__任务要求 a__:
请照原样引用下面关于 Flink 的原文段落中以含有“val env = StreamExecutionEnvironment.getExecutionEnvironment”的文字开头、以“counts.print()”结尾的部分。

+++

流处理：wordcount:Overview | Apache Flink

import org.apache.flink.streaming.api.scala._
import org.apache.flink.streaming.api.windowing.time.Time

object WindowWordCount {
  def main(args: Array[String]) {

    val env = StreamExecutionEnvironment.getExecutionEnvironment
    val text = env.socketTextStream("localhost", 9999)

    val counts = text.flatMap { _.toLowerCase.split("\\W+") filter { _.nonEmpty } }
      .map { (_, 1) }
      .keyBy(_._1)
      .window(TumblingProcessingTimeWindows.of(Time.seconds(5)))
      .sum(1)

    counts.print()

    env.execute("Window Stream WordCount")
  }
}

处理过程：

1、创建批处理/流处理的执行环境

2、读取数据源（kafka mysql等）

3、转换分析

4、数据落地（保存到hdfs mysql redis 等）

5、提交执行（部署）

2.2 打包部署

任务Job: jar包

Standalone:

Overview | Apache Flink

需要启动flink进程：bin/start-cluster.sh

StandaloneSessionClusterEntrypoint: 管理所有job

TaskManagerRunner : 用于执行算子task

访问：http://hdp1:8081/#/overview

资源分配单位是：Slot

提交任务：./bin/flink run ./examples/streaming/TopSpeedWindowing.jar

>注意：如果曾经在yarn上提交过任务，那么回到standalone重新运行则会失败，原因是有yarn的临时文件存在，任务就会找yarn来运行。方法是将yarn的临时文件删除：rm -rf /tmp/.yarn-properties-root

Yarn:

YARN | Apache Flink

不需要启动flink进程：

start-all.sh :

访问：http://hdp1:8088

资源分配单位：Container

提交任务：

session部署模式：

先启动yarn-session（中介）：./bin/yarn-session.sh --detached

提交任务：./bin/flink run ./examples/streaming/TopSpeedWindowing.jar

application部署模式：

提交任务：

./bin/flink run-application -t yarn-application ./examples/streaming/TopSpeedWindowing.jar

per-job部署模式：

提交任务：

./bin/flink run -t yarn-per-job --detached ./examples/streaming/TopSpeedWindowing.jar

打包任务提交到yarn session运行：

./bin/flink run --class com.bawei.wc2.WindowWordCount /root/myflink.jar

2.3 Connectors (source 和 sink)

2.3.1 source:

（1）kafka：Kafka | Apache Flink

val properties = new Properties()
properties.setProperty("bootstrap.servers", "localhost:9092")
properties.setProperty("group.id", "test")
val stream = env
    .addSource(new FlinkKafkaConsumer[String]("topic", new SimpleStringSchema(), properties))

（2）自定义：

2.3.2 sink:

（1）kafka:Kafka | Apache Flink

val properties = new Properties
properties.setProperty("bootstrap.servers", "hdp1:9092")

+++

__任务要求 b__:
将下方条目中从含有“vida del niño escolar.”的那一行起直至条目末尾的各行转写为编号列表，首尾两行都包括在内，并略去空行。答案中不要写入图片。

+++

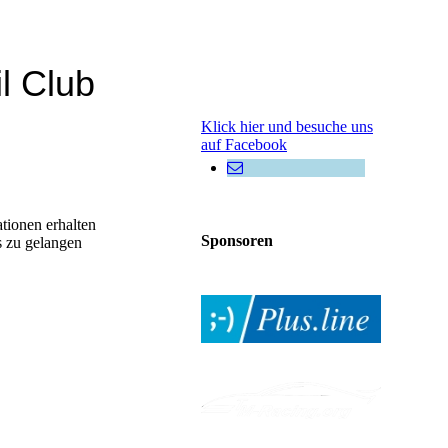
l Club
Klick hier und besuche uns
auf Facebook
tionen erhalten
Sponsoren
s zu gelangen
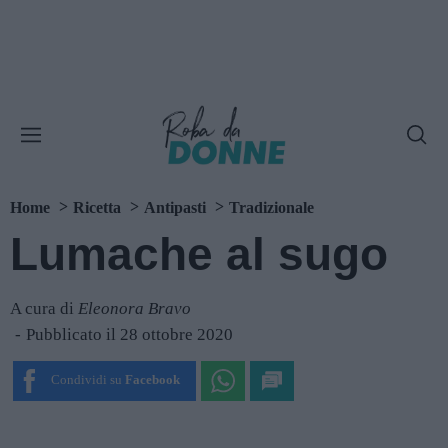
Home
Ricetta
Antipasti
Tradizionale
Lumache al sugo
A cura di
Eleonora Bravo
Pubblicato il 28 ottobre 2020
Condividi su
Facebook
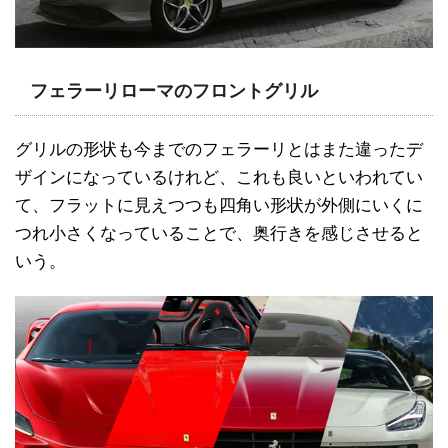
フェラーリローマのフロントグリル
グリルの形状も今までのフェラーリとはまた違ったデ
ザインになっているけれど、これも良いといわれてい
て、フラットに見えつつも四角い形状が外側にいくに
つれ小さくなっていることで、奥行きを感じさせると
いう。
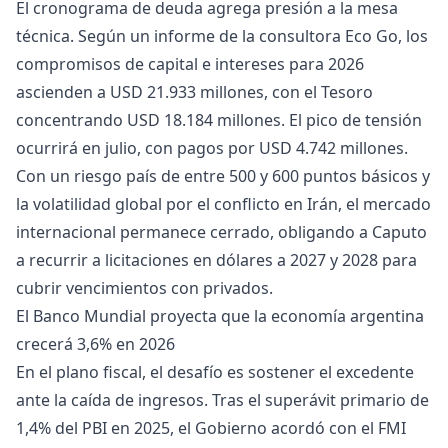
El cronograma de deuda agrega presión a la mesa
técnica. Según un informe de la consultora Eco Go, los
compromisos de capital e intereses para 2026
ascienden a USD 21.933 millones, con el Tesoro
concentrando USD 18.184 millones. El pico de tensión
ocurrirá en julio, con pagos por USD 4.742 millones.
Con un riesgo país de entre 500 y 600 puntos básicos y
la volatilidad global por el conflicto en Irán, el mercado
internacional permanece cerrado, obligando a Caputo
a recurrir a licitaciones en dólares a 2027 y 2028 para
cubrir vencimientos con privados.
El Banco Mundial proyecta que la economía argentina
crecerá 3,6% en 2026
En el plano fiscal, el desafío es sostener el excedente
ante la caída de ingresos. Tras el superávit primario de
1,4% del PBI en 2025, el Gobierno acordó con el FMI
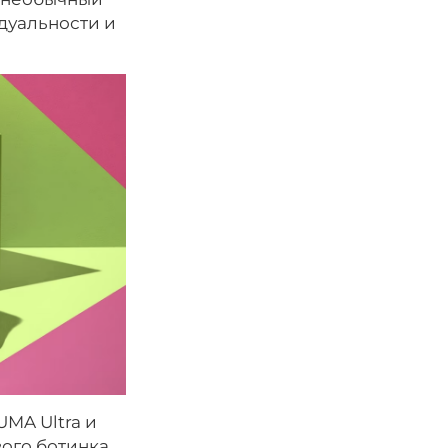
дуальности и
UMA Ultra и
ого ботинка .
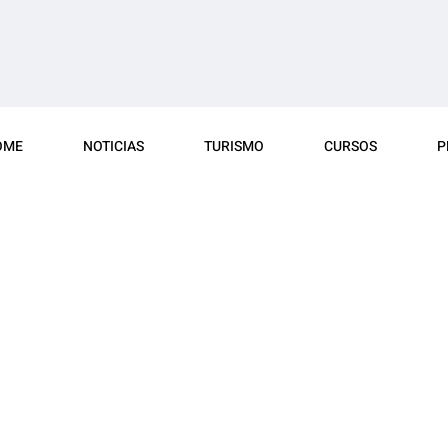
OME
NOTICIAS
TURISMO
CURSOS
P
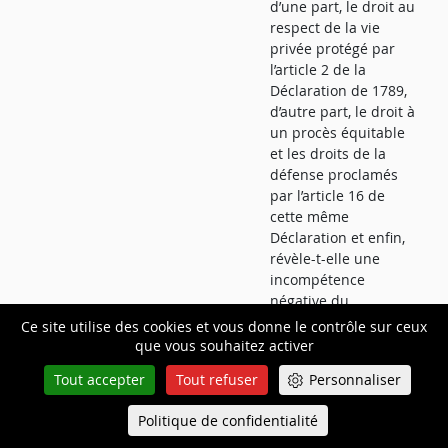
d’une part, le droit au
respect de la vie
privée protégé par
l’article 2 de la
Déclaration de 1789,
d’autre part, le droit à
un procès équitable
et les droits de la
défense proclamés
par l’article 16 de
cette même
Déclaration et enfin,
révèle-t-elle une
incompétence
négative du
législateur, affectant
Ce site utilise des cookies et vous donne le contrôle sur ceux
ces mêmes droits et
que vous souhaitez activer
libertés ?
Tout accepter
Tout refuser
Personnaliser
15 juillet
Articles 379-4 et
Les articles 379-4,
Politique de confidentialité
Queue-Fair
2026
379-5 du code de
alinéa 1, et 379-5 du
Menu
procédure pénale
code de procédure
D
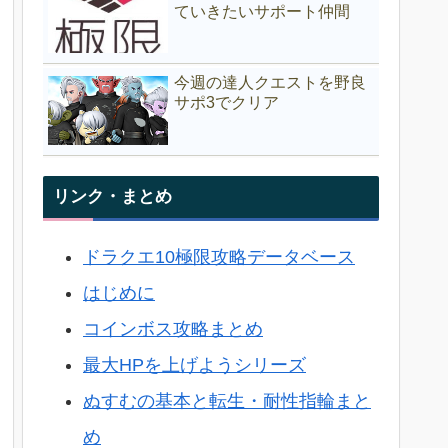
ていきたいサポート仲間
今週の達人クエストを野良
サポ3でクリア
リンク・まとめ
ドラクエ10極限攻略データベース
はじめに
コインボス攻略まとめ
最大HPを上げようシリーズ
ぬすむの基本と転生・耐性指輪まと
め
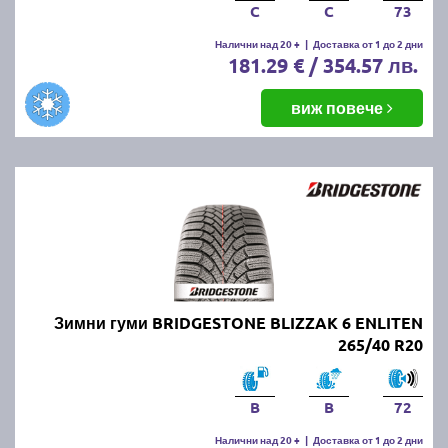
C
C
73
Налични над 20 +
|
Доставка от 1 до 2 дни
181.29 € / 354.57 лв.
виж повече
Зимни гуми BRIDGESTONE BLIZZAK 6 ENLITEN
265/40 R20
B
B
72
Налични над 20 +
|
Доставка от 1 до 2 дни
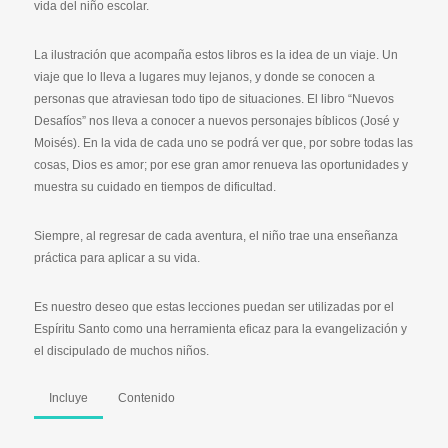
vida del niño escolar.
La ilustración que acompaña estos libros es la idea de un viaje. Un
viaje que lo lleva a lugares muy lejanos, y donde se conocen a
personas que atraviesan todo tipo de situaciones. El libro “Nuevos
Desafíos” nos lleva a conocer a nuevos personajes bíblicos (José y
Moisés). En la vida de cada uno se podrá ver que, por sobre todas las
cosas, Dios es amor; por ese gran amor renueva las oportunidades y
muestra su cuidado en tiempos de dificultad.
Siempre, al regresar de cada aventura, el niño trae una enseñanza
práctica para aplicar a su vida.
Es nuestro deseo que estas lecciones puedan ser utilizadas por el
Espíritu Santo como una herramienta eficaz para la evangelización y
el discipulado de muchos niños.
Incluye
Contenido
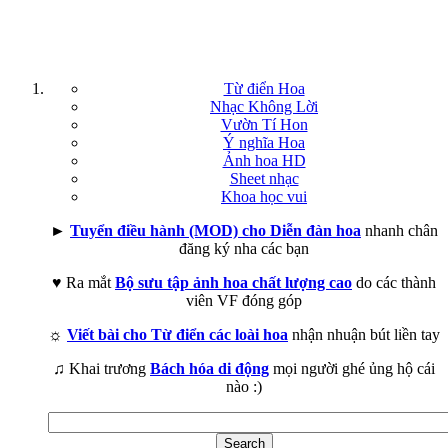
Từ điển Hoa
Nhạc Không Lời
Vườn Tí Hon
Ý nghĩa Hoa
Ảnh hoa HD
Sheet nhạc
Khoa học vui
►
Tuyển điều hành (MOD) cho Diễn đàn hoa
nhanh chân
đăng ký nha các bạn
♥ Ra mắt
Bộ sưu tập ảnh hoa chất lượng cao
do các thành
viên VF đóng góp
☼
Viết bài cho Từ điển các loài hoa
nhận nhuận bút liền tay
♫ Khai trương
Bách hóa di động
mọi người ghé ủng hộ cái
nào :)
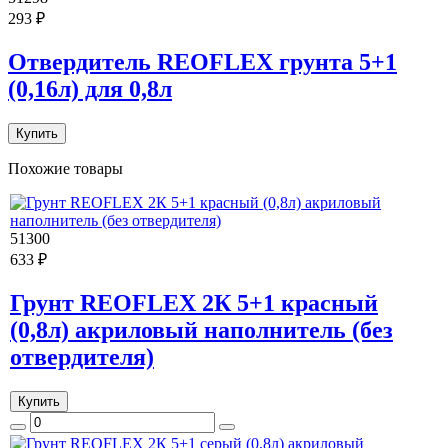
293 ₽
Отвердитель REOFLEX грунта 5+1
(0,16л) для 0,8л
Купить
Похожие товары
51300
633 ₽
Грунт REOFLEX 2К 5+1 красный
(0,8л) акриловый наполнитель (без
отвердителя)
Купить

+++

__参考答案 a__:
val env = StreamExecutionEnvironment.getExecutionEnvironment
    val text = env.socketTextStream("localhost", 9999)

    val counts = text.flatMap { _.toLowerCase.split("\\W+") filter { _.nonEmpty } }
      .map { (_, 1) }
      .keyBy(_._1)
      .window(TumblingProcessingTimeWindows.of(Time.seconds(5)))
      .sum(1)

    counts.print()

__参考答案 b__:
1. vida del niño escolar.
2. La ilustración que acompaña estos libros es la idea de un viaje. Un
3. viaje que lo lleva a lugares muy lejanos, y donde se conocen a
4. personas que atraviesan todo tipo de situaciones. El libro “Nuevos
5. Desafíos” nos lleva a conocer a nuevos personajes bíblicos (José y
6. Moisés). En la vida de cada uno se podrá ver que, por sobre todas las
7. cosas, Dios es amor; por ese gran amor renueva las oportunidades y
8. muestra su cuidado en tiempos de dificultad.
9. Siempre, al regresar de cada aventura, el niño trae una enseñanza
10. práctica para aplicar a su vida.
11. Es nuestro deseo que estas lecciones puedan ser utilizadas por el
12. Espíritu Santo como una herramienta eficaz para la evangelización y
13. el discipulado de muchos niños.
14. Incluye
15. Contenido
16. Từ điển Hoa
17. Nhạc Không Lời
18. Vườn Tí Hon
19. Ý nghĩa Hoa
20. Ảnh hoa HD
21. Sheet nhạc
22. Khoa học vui
23. ►
24. Tuyển điều hành (MOD) cho Diễn đàn hoa
25. nhanh chân
26. đăng ký nha các bạn
27. ♥ Ra mắt
28. Bộ sưu tập ảnh hoa chất lượng cao
29. do các thành
30. viên VF đóng góp
31. ☼
32. Viết bài cho Từ điển các loài hoa
33. nhận nhuận bút liền tay
34. ♫ Khai trương
35. Bách hóa di động
36. mọi người ghé ủng hộ cái
37. nào :)
38. 293 ₽
39. Отвердитель REOFLEX грунта 5+1
40. (0,16л) для 0,8л
41. Купить
42. Похожие товары
43. 51300
44. 633 ₽
45. Грунт REOFLEX 2К 5+1 красный
46. (0,8л) акриловый наполнитель (без
47. отвердителя)
48. Купить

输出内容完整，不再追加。